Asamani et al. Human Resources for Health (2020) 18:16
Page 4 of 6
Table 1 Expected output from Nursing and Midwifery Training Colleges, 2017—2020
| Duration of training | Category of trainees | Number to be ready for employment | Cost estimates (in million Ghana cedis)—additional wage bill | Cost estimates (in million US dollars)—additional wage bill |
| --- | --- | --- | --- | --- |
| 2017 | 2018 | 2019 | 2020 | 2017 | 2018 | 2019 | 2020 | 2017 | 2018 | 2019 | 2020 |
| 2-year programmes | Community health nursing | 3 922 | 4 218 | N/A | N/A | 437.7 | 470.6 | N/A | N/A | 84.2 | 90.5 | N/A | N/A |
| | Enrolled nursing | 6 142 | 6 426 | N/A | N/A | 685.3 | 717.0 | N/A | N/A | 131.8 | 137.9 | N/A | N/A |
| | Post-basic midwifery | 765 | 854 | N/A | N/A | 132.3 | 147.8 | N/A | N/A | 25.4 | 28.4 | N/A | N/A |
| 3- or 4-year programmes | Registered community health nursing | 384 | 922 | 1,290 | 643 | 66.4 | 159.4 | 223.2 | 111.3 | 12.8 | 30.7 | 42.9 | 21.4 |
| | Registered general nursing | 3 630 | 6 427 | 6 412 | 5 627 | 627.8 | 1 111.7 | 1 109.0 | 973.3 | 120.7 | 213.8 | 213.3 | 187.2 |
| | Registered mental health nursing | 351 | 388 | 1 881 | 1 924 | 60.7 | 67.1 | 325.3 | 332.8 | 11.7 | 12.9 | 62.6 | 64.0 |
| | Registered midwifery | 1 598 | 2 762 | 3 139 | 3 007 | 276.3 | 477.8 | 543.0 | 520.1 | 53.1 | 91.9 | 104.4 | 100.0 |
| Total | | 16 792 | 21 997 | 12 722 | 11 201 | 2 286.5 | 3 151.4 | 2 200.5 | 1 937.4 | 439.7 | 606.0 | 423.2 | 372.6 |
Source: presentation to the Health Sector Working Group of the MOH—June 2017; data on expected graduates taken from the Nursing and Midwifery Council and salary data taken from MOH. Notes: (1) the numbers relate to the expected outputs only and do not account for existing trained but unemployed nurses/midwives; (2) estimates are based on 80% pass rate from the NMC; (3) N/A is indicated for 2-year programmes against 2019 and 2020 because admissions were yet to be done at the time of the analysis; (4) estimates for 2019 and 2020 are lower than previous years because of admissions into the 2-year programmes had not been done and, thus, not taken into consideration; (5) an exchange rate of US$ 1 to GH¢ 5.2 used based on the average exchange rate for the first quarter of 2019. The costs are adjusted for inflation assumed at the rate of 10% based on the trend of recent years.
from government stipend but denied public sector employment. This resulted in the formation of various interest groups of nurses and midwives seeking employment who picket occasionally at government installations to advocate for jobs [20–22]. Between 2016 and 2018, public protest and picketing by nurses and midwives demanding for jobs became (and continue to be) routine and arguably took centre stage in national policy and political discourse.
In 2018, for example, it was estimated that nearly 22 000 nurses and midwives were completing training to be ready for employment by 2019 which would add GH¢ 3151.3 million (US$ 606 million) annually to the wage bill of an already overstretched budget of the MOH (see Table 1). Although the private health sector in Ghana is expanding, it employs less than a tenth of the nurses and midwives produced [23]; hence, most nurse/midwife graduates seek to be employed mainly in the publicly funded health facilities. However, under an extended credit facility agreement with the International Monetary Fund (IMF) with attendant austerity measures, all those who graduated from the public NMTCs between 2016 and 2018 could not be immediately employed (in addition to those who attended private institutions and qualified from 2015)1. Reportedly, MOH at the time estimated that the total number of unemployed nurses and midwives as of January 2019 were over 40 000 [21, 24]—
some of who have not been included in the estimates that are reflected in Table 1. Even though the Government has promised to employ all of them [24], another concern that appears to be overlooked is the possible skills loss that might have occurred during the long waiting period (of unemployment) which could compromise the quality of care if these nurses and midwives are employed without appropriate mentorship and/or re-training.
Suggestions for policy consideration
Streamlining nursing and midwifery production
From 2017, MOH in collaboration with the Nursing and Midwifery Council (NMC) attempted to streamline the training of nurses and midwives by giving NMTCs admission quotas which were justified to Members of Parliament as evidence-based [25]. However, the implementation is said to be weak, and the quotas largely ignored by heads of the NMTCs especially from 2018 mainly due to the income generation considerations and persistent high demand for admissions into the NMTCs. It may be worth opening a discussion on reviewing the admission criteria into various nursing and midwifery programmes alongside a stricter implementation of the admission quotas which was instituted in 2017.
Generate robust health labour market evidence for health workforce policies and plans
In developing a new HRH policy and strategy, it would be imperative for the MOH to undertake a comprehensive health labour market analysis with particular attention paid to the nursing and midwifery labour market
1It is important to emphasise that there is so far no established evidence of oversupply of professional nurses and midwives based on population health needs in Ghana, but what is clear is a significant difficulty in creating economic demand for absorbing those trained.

About this task
Restate the records, all of them, precisely as written.

Task answer
Asamani et al. Human Resources for Health (2020) 18:16
Page 4 of 6
Table 1 Expected output from Nursing and Midwifery Training Colleges, 2017—2020
| Duration of training | Category of trainees | Number to be ready for employment | Cost estimates (in million Ghana cedis)—additional wage bill | Cost estimates (in million US dollars)—additional wage bill |
| --- | --- | --- | --- | --- |
| 2017 | 2018 | 2019 | 2020 | 2017 | 2018 | 2019 | 2020 | 2017 | 2018 | 2019 | 2020 |
| 2-year programmes | Community health nursing | 3 922 | 4 218 | N/A | N/A | 437.7 | 470.6 | N/A | N/A | 84.2 | 90.5 | N/A | N/A |
| | Enrolled nursing | 6 142 | 6 426 | N/A | N/A | 685.3 | 717.0 | N/A | N/A | 131.8 | 137.9 | N/A | N/A |
| | Post-basic midwifery | 765 | 854 | N/A | N/A | 132.3 | 147.8 | N/A | N/A | 25.4 | 28.4 | N/A | N/A |
| 3- or 4-year programmes | Registered community health nursing | 384 | 922 | 1,290 | 643 | 66.4 | 159.4 | 223.2 | 111.3 | 12.8 | 30.7 | 42.9 | 21.4 |
| | Registered general nursing | 3 630 | 6 427 | 6 412 | 5 627 | 627.8 | 1 111.7 | 1 109.0 | 973.3 | 120.7 | 213.8 | 213.3 | 187.2 |
| | Registered mental health nursing | 351 | 388 | 1 881 | 1 924 | 60.7 | 67.1 | 325.3 | 332.8 | 11.7 | 12.9 | 62.6 | 64.0 |
| | Registered midwifery | 1 598 | 2 762 | 3 139 | 3 007 | 276.3 | 477.8 | 543.0 | 520.1 | 53.1 | 91.9 | 104.4 | 100.0 |
| Total | | 16 792 | 21 997 | 12 722 | 11 201 | 2 286.5 | 3 151.4 | 2 200.5 | 1 937.4 | 439.7 | 606.0 | 423.2 | 372.6 |
Source: presentation to the Health Sector Working Group of the MOH—June 2017; data on expected graduates taken from the Nursing and Midwifery Council and salary data taken from MOH. Notes: (1) the numbers relate to the expected outputs only and do not account for existing trained but unemployed nurses/midwives; (2) estimates are based on 80% pass rate from the NMC; (3) N/A is indicated for 2-year programmes against 2019 and 2020 because admissions were yet to be done at the time of the analysis; (4) estimates for 2019 and 2020 are lower than previous years because of admissions into the 2-year programmes had not been done and, thus, not taken into consideration; (5) an exchange rate of US$ 1 to GH¢ 5.2 used based on the average exchange rate for the first quarter of 2019. The costs are adjusted for inflation assumed at the rate of 10% based on the trend of recent years.
from government stipend but denied public sector employment. This resulted in the formation of various interest groups of nurses and midwives seeking employment who picket occasionally at government installations to advocate for jobs [20–22]. Between 2016 and 2018, public protest and picketing by nurses and midwives demanding for jobs became (and continue to be) routine and arguably took centre stage in national policy and political discourse.
In 2018, for example, it was estimated that nearly 22 000 nurses and midwives were completing training to be ready for employment by 2019 which would add GH¢ 3151.3 million (US$ 606 million) annually to the wage bill of an already overstretched budget of the MOH (see Table 1). Although the private health sector in Ghana is expanding, it employs less than a tenth of the nurses and midwives produced [23]; hence, most nurse/midwife graduates seek to be employed mainly in the publicly funded health facilities. However, under an extended credit facility agreement with the International Monetary Fund (IMF) with attendant austerity measures, all those who graduated from the public NMTCs between 2016 and 2018 could not be immediately employed (in addition to those who attended private institutions and qualified from 2015)1. Reportedly, MOH at the time estimated that the total number of unemployed nurses and midwives as of January 2019 were over 40 000 [21, 24]—
some of who have not been included in the estimates that are reflected in Table 1. Even though the Government has promised to employ all of them [24], another concern that appears to be overlooked is the possible skills loss that might have occurred during the long waiting period (of unemployment) which could compromise the quality of care if these nurses and midwives are employed without appropriate mentorship and/or re-training.
Suggestions for policy consideration
Streamlining nursing and midwifery production
From 2017, MOH in collaboration with the Nursing and Midwifery Council (NMC) attempted to streamline the training of nurses and midwives by giving NMTCs admission quotas which were justified to Members of Parliament as evidence-based [25]. However, the implementation is said to be weak, and the quotas largely ignored by heads of the NMTCs especially from 2018 mainly due to the income generation considerations and persistent high demand for admissions into the NMTCs. It may be worth opening a discussion on reviewing the admission criteria into various nursing and midwifery programmes alongside a stricter implementation of the admission quotas which was instituted in 2017.
Generate robust health labour market evidence for health workforce policies and plans
In developing a new HRH policy and strategy, it would be imperative for the MOH to undertake a comprehensive health labour market analysis with particular attention paid to the nursing and midwifery labour market
1It is important to emphasise that there is so far no established evidence of oversupply of professional nurses and midwives based on population health needs in Ghana, but what is clear is a significant difficulty in creating economic demand for absorbing those trained.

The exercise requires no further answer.